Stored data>
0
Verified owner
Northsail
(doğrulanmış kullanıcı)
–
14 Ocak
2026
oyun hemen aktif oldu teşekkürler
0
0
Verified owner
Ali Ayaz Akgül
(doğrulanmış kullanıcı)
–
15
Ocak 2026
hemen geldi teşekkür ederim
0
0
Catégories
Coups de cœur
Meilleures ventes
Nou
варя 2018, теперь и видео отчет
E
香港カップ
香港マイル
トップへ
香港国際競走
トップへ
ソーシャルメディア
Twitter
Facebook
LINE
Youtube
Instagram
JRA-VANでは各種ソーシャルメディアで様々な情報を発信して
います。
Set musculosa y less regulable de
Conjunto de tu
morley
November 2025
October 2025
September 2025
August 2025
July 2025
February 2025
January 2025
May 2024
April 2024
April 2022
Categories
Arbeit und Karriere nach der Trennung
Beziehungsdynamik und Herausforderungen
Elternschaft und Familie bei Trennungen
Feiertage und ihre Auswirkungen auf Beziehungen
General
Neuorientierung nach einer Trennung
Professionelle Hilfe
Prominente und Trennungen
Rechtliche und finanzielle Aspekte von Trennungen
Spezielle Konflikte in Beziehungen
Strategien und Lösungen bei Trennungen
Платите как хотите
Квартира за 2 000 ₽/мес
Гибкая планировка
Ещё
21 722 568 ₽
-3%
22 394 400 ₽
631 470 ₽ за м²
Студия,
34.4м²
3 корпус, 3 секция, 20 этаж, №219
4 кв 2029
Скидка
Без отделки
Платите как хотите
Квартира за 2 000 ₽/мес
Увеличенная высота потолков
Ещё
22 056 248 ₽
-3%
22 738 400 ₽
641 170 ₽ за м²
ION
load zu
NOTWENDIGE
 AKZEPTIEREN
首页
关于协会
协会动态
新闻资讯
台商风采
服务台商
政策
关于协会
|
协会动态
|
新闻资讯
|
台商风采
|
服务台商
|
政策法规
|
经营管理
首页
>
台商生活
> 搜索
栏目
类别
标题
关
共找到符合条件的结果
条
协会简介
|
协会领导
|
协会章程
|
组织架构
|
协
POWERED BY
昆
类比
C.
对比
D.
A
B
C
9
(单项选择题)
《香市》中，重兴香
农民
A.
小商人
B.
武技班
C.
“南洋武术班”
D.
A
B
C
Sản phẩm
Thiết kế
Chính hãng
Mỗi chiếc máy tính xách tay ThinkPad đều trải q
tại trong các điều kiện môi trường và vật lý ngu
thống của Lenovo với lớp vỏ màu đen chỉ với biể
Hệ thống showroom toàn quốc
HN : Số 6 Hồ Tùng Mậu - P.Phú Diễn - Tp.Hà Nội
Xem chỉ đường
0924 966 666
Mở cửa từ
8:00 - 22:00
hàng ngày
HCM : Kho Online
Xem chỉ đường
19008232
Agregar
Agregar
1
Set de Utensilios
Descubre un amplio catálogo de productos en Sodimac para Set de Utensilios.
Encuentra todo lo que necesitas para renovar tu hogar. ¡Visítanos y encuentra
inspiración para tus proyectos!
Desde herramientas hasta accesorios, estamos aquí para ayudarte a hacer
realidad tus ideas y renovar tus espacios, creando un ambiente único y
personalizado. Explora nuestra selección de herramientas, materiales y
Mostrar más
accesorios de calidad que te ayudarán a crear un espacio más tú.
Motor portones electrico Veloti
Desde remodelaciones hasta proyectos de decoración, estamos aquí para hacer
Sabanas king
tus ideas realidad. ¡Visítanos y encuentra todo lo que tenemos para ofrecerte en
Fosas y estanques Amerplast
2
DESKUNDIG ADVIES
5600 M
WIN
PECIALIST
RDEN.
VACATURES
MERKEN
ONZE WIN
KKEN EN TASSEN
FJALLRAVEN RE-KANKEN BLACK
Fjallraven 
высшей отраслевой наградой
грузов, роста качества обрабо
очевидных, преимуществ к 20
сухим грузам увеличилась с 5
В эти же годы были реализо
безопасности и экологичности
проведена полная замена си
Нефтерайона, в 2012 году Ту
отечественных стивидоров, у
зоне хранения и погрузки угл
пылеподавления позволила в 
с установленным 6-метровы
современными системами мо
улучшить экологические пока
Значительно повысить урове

YOUR ASSIGNMENT> Show every line in the records above that contains the word "hemen".

REPLY>
oyun hemen aktif oldu teşekkürler
hemen geldi teşekkür ederim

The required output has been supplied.